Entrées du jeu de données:
··········

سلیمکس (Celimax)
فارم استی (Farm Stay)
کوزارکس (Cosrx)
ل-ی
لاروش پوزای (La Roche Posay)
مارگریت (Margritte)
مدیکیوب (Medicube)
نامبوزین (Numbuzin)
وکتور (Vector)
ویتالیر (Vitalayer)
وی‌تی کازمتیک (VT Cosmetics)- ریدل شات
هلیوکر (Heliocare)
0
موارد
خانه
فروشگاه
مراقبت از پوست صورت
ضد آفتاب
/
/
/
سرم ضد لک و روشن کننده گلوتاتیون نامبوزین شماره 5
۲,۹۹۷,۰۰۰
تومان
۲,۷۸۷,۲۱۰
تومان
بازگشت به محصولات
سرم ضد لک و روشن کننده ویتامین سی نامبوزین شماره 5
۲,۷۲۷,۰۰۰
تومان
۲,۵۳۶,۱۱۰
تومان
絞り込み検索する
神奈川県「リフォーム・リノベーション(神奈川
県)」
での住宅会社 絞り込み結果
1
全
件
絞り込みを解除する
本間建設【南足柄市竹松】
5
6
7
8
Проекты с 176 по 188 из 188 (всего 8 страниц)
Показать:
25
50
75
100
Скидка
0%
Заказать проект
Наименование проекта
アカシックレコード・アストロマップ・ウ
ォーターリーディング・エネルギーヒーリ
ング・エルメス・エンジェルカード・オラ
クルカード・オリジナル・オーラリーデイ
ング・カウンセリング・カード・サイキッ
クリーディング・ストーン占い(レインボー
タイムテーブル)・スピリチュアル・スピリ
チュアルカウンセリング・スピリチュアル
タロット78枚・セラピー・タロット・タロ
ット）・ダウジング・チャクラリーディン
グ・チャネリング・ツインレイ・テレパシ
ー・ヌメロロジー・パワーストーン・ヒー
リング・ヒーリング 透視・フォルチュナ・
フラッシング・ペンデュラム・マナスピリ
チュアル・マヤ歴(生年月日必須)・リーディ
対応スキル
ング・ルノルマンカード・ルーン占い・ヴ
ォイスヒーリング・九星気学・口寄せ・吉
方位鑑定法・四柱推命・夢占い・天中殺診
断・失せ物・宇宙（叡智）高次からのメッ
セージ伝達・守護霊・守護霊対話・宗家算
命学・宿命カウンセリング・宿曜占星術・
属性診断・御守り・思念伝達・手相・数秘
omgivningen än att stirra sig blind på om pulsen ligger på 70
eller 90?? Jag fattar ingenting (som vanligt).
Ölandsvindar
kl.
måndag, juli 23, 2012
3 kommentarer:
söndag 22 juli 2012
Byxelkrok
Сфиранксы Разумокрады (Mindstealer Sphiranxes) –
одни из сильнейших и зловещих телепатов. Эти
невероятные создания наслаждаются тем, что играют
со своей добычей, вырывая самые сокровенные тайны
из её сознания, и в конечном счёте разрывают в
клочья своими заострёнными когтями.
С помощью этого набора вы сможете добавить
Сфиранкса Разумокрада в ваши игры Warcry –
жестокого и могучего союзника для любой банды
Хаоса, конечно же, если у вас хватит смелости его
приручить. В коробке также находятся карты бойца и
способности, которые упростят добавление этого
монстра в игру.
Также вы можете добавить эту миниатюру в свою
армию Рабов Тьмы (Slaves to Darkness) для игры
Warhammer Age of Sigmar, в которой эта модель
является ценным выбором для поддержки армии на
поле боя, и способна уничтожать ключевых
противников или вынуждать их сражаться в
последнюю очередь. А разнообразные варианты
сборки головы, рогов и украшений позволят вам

··········

-- Tâche à réaliser --
Transformez en tableau Markdown, avec les colonnes « Numéro » et « Ligne », les lignes des entrées ci-dessus, depuis la première jusqu'à celle qui contient "монстра в игру.", incluse. Omettez les lignes vides.

-- Résultat obtenu --
| Numéro | Ligne |
|---|---|
| 1 | سلیمکس (Celimax) |
| 2 | فارم استی (Farm Stay) |
| 3 | کوزارکس (Cosrx) |
| 4 | ل-ی |
| 5 | لاروش پوزای (La Roche Posay) |
| 6 | مارگریت (Margritte) |
| 7 | مدیکیوب (Medicube) |
| 8 | نامبوزین (Numbuzin) |
| 9 | وکتور (Vector) |
| 10 | ویتالیر (Vitalayer) |
| 11 | وی‌تی کازمتیک (VT Cosmetics)- ریدل شات |
| 12 | هلیوکر (Heliocare) |
| 13 | 0 |
| 14 | موارد |
| 15 | خانه |
| 16 | فروشگاه |
| 17 | مراقبت از پوست صورت |
| 18 | ضد آفتاب |
| 19 | / |
| 20 | / |
| 21 | / |
| 22 | سرم ضد لک و روشن کننده گلوتاتیون نامبوزین شماره 5 |
| 23 | ۲,۹۹۷,۰۰۰ |
| 24 | تومان |
| 25 | ۲,۷۸۷,۲۱۰ |
| 26 | تومان |
| 27 | بازگشت به محصولات |
| 28 | سرم ضد لک و روشن کننده ویتامین سی نامبوزین شماره 5 |
| 29 | ۲,۷۲۷,۰۰۰ |
| 30 | تومان |
| 31 | ۲,۵۳۶,۱۱۰ |
| 32 | تومان |
| 33 | 絞り込み検索する |
| 34 | 神奈川県「リフォーム・リノベーション(神奈川 |
| 35 | 県)」 |
| 36 | での住宅会社 絞り込み結果 |
| 37 | 1 |
| 38 | 全 |
| 39 | 件 |
| 40 | 絞り込みを解除する |
| 41 | 本間建設【南足柄市竹松】 |
| 42 | 5 |
| 43 | 6 |
| 44 | 7 |
| 45 | 8 |
| 46 | Проекты с 176 по 188 из 188 (всего 8 страниц) |
| 47 | Показать: |
| 48 | 25 |
| 49 | 50 |
| 50 | 75 |
| 51 | 100 |
| 52 | Скидка |
| 53 | 0% |
| 54 | Заказать проект |
| 55 | Наименование проекта |
| 56 | アカシックレコード・アストロマップ・ウ |
| 57 | ォーターリーディング・エネルギーヒーリ |
| 58 | ング・エルメス・エンジェルカード・オラ |
| 59 | クルカード・オリジナル・オーラリーデイ |
| 60 | ング・カウンセリング・カード・サイキッ |
| 61 | クリーディング・ストーン占い(レインボー |
| 62 | タイムテーブル)・スピリチュアル・スピリ |
| 63 | チュアルカウンセリング・スピリチュアル |
| 64 | タロット78枚・セラピー・タロット・タロ |
| 65 | ット）・ダウジング・チャクラリーディン |
| 66 | グ・チャネリング・ツインレイ・テレパシ |
| 67 | ー・ヌメロロジー・パワーストーン・ヒー |
| 68 | リング・ヒーリング 透視・フォルチュナ・ |
| 69 | フラッシング・ペンデュラム・マナスピリ |
| 70 | チュアル・マヤ歴(生年月日必須)・リーディ |
| 71 | 対応スキル |
| 72 | ング・ルノルマンカード・ルーン占い・ヴ |
| 73 | ォイスヒーリング・九星気学・口寄せ・吉 |
| 74 | 方位鑑定法・四柱推命・夢占い・天中殺診 |
| 75 | 断・失せ物・宇宙（叡智）高次からのメッ |
| 76 | セージ伝達・守護霊・守護霊対話・宗家算 |
| 77 | 命学・宿命カウンセリング・宿曜占星術・ |
| 78 | 属性診断・御守り・思念伝達・手相・数秘 |
| 79 | omgivningen än att stirra sig blind på om pulsen ligger på 70 |
| 80 | eller 90?? Jag fattar ingenting (som vanligt). |
| 81 | Ölandsvindar |
| 82 | kl. |
| 83 | måndag, juli 23, 2012 |
| 84 | 3 kommentarer: |
| 85 | söndag 22 juli 2012 |
| 86 | Byxelkrok |
| 87 | Сфиранксы Разумокрады (Mindstealer Sphiranxes) – |
| 88 | одни из сильнейших и зловещих телепатов. Эти |
| 89 | невероятные создания наслаждаются тем, что играют |
| 90 | со своей добычей, вырывая самые сокровенные тайны |
| 91 | из её сознания, и в конечном счёте разрывают в |
| 92 | клочья своими заострёнными когтями. |
| 93 | С помощью этого набора вы сможете добавить |
| 94 | Сфиранкса Разумокрада в ваши игры Warcry – |
| 95 | жестокого и могучего союзника для любой банды |
| 96 | Хаоса, конечно же, если у вас хватит смелости его |
| 97 | приручить. В коробке также находятся карты бойца и |
| 98 | способности, которые упростят добавление этого |
| 99 | монстра в игру. |